Assuming $(X,Y)$ is jointly normal with zero means, unit variances and $\text{Corr}(X,Y)=\rho$, having joint density $f_{X,Y}$.
Define $$(X',Y')\stackrel{\text{i.i.d}}{\sim} N(0,1)$$
such that $(X',Y')$ is independent of $(X,Y)$.
So $(X',Y')$ is (trivially) jointly normal with correlation zero.
This implies $$(U,V)=\left(\frac{X-X'}{\sqrt 2},\frac{Y-Y'}{\sqrt 2}\right)$$ is also jointly normal with zero means and unit variances and $\text{Corr}(U,V)=\rho/2$.
Then,
\begin{align}
E(\Phi(X)\Phi(Y))&=\int_{\mathbb R}\int_{\mathbb R}\Phi(x)\Phi(y)f_{X,Y}(x,y)\,dx\,dy
\\&=\int_{\mathbb R}\int_{\mathbb R}P(X'\leqslant x,Y'\leqslant y)f_{X,Y}(x,y)\,dx\,dy
\\&=\int_{\mathbb R}\int_{\mathbb R}P(X'\leqslant x,Y'\leqslant y\mid X=x,Y=y)f_{X,Y}(x,y)\,dx\,dy
\\\\&=P(X'\leqslant X,Y'\leqslant Y)
\\\\&=P(X-X'\geqslant 0,Y-Y'\geqslant 0)
\\\\&=P\left(\frac{X-X'}{\sqrt 2}\geqslant 0,\frac{Y-Y'}{\sqrt 2}\geqslant 0\right)
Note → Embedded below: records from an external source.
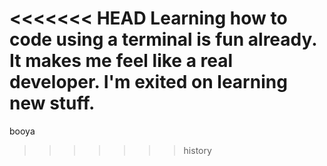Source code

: <<<<<<< HEAD
Learning how to code using a terminal is fun already.
It makes me feel like a real developer.
I'm exited on learning new stuff.
=======
booya
>>>>>>> history
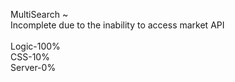 MultiSearch
~
<br>
Incomplete due to the inability to access market API
<br>
<br>
Logic-100%<br>
CSS-10%<br>
Server-0%
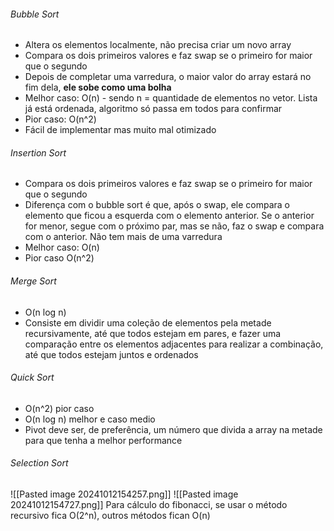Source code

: ###### Bubble Sort
- Altera os elementos localmente, não precisa criar um novo array
- Compara os dois primeiros valores e faz swap se o primeiro for maior que o segundo
- Depois de completar uma varredura, o maior valor do array estará no fim dela, **ele sobe como uma bolha**
- Melhor caso: O(n) - sendo n = quantidade de elementos no vetor. Lista já está ordenada, algoritmo só passa em todos para confirmar
- Pior caso: O(n^2)
- Fácil de implementar mas muito mal otimizado
###### Insertion Sort
- Compara os dois primeiros valores e faz swap se o primeiro for maior que o segundo
- Diferença com o bubble sort é que, após o swap, ele compara o elemento que ficou a esquerda com o elemento anterior. Se o anterior for menor, segue com o próximo par, mas se não, faz o swap e compara com o anterior. Não tem mais de uma varredura
- Melhor caso: O(n)
- Pior caso O(n^2)
###### Merge Sort
- O(n log n)
- Consiste em dividir uma coleção de elementos pela metade recursivamente, até que todos estejam em pares, e fazer uma comparação entre os elementos adjacentes para realizar a combinação, até que todos estejam juntos e ordenados
###### Quick Sort
- O(n^2) pior caso
- O(n log n) melhor e caso medio
- Pivot deve ser, de preferência, um número que divida a array na metade para que tenha a melhor performance
###### Selection Sort


![[Pasted image 20241012154257.png]]
![[Pasted image 20241012154727.png]]
Para cálculo do fibonacci, se usar o método recursivo fica O(2^n), outros métodos fican O(n)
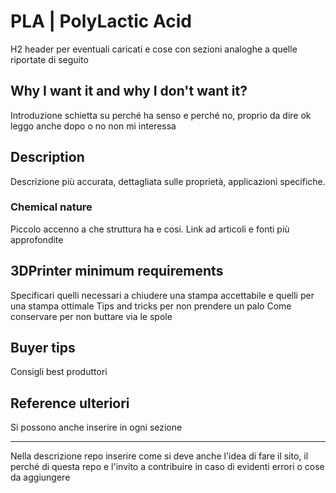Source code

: <!-- FORM: Material Acronym | Capitalized Polymer Name -->
# PLA | PolyLactic Acid

H2 header per eventuali caricati e cose con sezioni analoghe a quelle riportate di seguito

## Why I want it and why I don't want it?

Introduzione schietta su perché ha senso e perché no, proprio da dire ok leggo anche dopo o no non mi interessa

## Description

Descrizione più accurata, dettagliata sulle proprietà, applicazioni specifiche.

### Chemical nature

Piccolo accenno a che struttura ha e cosi.
Link ad articoli e fonti più approfondite  

## 3DPrinter minimum requirements

Specificari quelli necessari a chiudere una stampa accettabile e quelli per una stampa ottimale
Tips and tricks per non prendere un palo
Come conservare per non buttare via le spole

## Buyer tips

Consigli best produttori

## Reference ulteriori

Si possono anche inserire in ogni sezione
____
Nella descrizione repo inserire come si deve anche l'idea di fare il sito, il perché di questa repo e l'invito a contribuire in caso di evidenti errori o cose da aggiungere

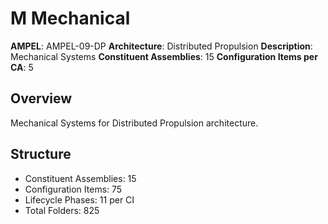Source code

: # M Mechanical

**AMPEL**: AMPEL-09-DP
**Architecture**: Distributed Propulsion
**Description**: Mechanical Systems
**Constituent Assemblies**: 15
**Configuration Items per CA**: 5

## Overview
Mechanical Systems for Distributed Propulsion architecture.

## Structure
- Constituent Assemblies: 15
- Configuration Items: 75
- Lifecycle Phases: 11 per CI
- Total Folders: 825
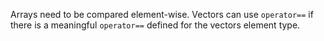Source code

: Arrays need to be compared element-wise. Vectors can use `operator==` if there is a meaningful `operator==` defined for the vectors element type.
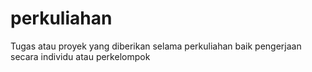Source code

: # perkuliahan
Tugas atau proyek yang diberikan selama perkuliahan baik pengerjaan secara individu atau perkelompok
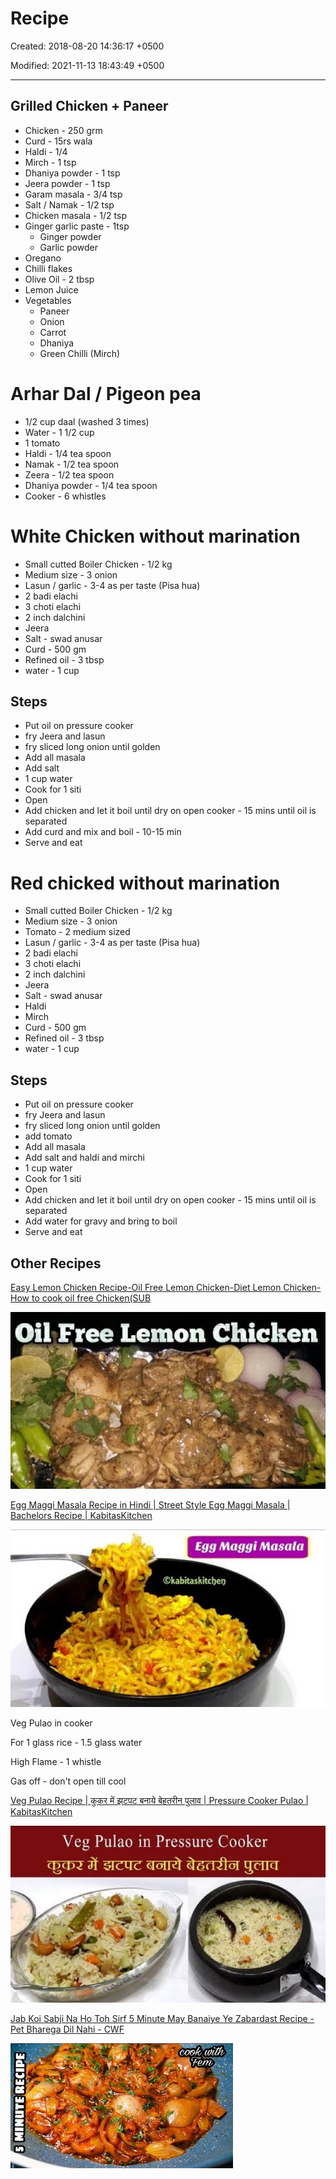 # Recipe

Created: 2018-08-20 14:36:17 +0500

Modified: 2021-11-13 18:43:49 +0500

---

## Grilled Chicken + Paneer
-   Chicken - 250 grm
-   Curd - 15rs wala
-   Haldi - 1/4
-   Mirch - 1 tsp
-   Dhaniya powder - 1 tsp
-   Jeera powder - 1 tsp
-   Garam masala - 3/4 tsp
-   Salt / Namak - 1/2 tsp
-   Chicken masala - 1/2 tsp
-   Ginger garlic paste - 1tsp
    -   Ginger powder
    -   Garlic powder
-   Oregano
-   Chilli flakes
-   Olive Oil - 2 tbsp
-   Lemon Juice
-   Vegetables
    -   Paneer
    -   Onion
    -   Carrot
    -   Dhaniya
    -   Green Chilli (Mirch)

# Arhar Dal / Pigeon pea
-   1/2 cup daal (washed 3 times)
-   Water - 1 1/2 cup
-   1 tomato
-   Haldi - 1/4 tea spoon
-   Namak - 1/2 tea spoon
-   Zeera - 1/2 tea spoon
-   Dhaniya powder - 1/4 tea spoon
-   Cooker - 6 whistles

# White Chicken without marination
-   Small cutted Boiler Chicken - 1/2 kg
-   Medium size - 3 onion
-   Lasun / garlic - 3-4 as per taste (Pisa hua)
-   2 badi elachi
-   3 choti elachi
-   2 inch dalchini
-   Jeera
-   Salt - swad anusar
-   Curd - 500 gm
-   Refined oil - 3 tbsp
-   water - 1 cup

## Steps
-   Put oil on pressure cooker
-   fry Jeera and lasun
-   fry sliced long onion until golden
-   Add all masala
-   Add salt
-   1 cup water
-   Cook for 1 siti
-   Open
-   Add chicken and let it boil until dry on open cooker - 15 mins until oil is separated
-   Add curd and mix and boil - 10-15 min
-   Serve and eat



# Red chicked without marination
-   Small cutted Boiler Chicken - 1/2 kg
-   Medium size - 3 onion
-   Tomato - 2 medium sized
-   Lasun / garlic - 3-4 as per taste (Pisa hua)
-   2 badi elachi
-   3 choti elachi
-   2 inch dalchini
-   Jeera
-   Salt - swad anusar
-   Haldi
-   Mirch
-   Curd - 500 gm
-   Refined oil - 3 tbsp
-   water - 1 cup

## Steps
-   Put oil on pressure cooker
-   fry Jeera and lasun
-   fry sliced long onion until golden
-   add tomato
-   Add all masala
-   Add salt and haldi and mirchi
-   1 cup water
-   Cook for 1 siti
-   Open
-   Add chicken and let it boil until dry on open cooker - 15 mins until oil is separated
-   Add water for gravy and bring to boil
-   Serve and eat

## Other Recipes

[Easy Lemon Chicken Recipe-Oil Free Lemon Chicken-Diet Lemon Chicken-How to cook oil free Chicken(SUB](https://www.youtube.com/watch?v=MXhYPZ9KQT4)

![image](media/Nutrition_Recipe-image1.jpg)

[Egg Maggi Masala Recipe in Hindi | Street Style Egg Maggi Masala | Bachelors Recipe | KabitasKitchen](https://www.youtube.com/watch?v=6xqsC9pOa3M)

![image](media/Nutrition_Recipe-image2.jpg)

Veg Pulao in cooker

For 1 glass rice - 1.5 glass water

High Flame - 1 whistle

Gas off - don't open till cool

[Veg Pulao Recipe | कुकर में झटपट बनाये बेहतरीन पुलाव | Pressure Cooker Pulao | KabitasKitchen](https://www.youtube.com/watch?v=qFE9madv0RY)

![image](media/Nutrition_Recipe-image3.jpg)

[Jab Koi Sabji Na Ho Toh Sirf 5 Minute May Banaiye Ye Zabardast Recipe - Pet Bharega Dil Nahi - CWF](https://www.youtube.com/watch?v=2Ln3b37gJlE)

![I E PE ](media/Nutrition_Recipe-image4.jpg)
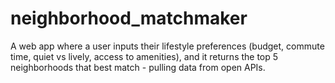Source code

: # neighborhood_matchmaker
A web app where a user inputs their lifestyle preferences (budget, commute time, quiet vs lively, access to amenities), and it returns the top 5 neighborhoods that best match - pulling data from open APIs.
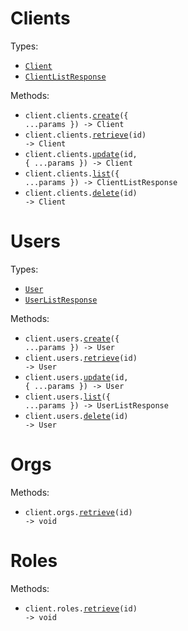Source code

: # Clients

Types:

- <code><a href="./src/resources/clients.ts">Client</a></code>
- <code><a href="./src/resources/clients.ts">ClientListResponse</a></code>

Methods:

- <code title="post /clients">client.clients.<a href="./src/resources/clients.ts">create</a>({ ...params }) -> Client</code>
- <code title="get /clients/{id}">client.clients.<a href="./src/resources/clients.ts">retrieve</a>(id) -> Client</code>
- <code title="patch /clients/{id}">client.clients.<a href="./src/resources/clients.ts">update</a>(id, { ...params }) -> Client</code>
- <code title="get /clients">client.clients.<a href="./src/resources/clients.ts">list</a>({ ...params }) -> ClientListResponse</code>
- <code title="delete /clients/{id}">client.clients.<a href="./src/resources/clients.ts">delete</a>(id) -> Client</code>

# Users

Types:

- <code><a href="./src/resources/users.ts">User</a></code>
- <code><a href="./src/resources/users.ts">UserListResponse</a></code>

Methods:

- <code title="post /users">client.users.<a href="./src/resources/users.ts">create</a>({ ...params }) -> User</code>
- <code title="get /users/{id}">client.users.<a href="./src/resources/users.ts">retrieve</a>(id) -> User</code>
- <code title="put /users/{id}">client.users.<a href="./src/resources/users.ts">update</a>(id, { ...params }) -> User</code>
- <code title="get /users">client.users.<a href="./src/resources/users.ts">list</a>({ ...params }) -> UserListResponse</code>
- <code title="delete /users/{id}">client.users.<a href="./src/resources/users.ts">delete</a>(id) -> User</code>

# Orgs

Methods:

- <code title="get /org/{id}">client.orgs.<a href="./src/resources/orgs.ts">retrieve</a>(id) -> void</code>

# Roles

Methods:

- <code title="get /role/{id}">client.roles.<a href="./src/resources/roles.ts">retrieve</a>(id) -> void</code>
\\\\&=P(U\geqslant 0,V\geqslant 0)
\\\\&=\frac{1}{4}+\frac{1}{2\pi}\arcsin\left(\frac{\rho}{2}\right)
\end{align}
In the last line, we used a popular result for the probability that two jointly normal variables both lie in the first quadrant. Proofs can be found here and here.
Finally,
\begin{align}
\text{Corr}(\Phi(X),\Phi(Y))&=\frac{\frac{1}{4}+\frac{1}{2\pi}\arcsin\left(\frac{\rho}{2}\right)-\frac{1}{4}}{\frac{1}{12}}
\\\\&=\frac{6}{\pi}\arcsin\left(\frac{\rho}{2}\right)
\end{align}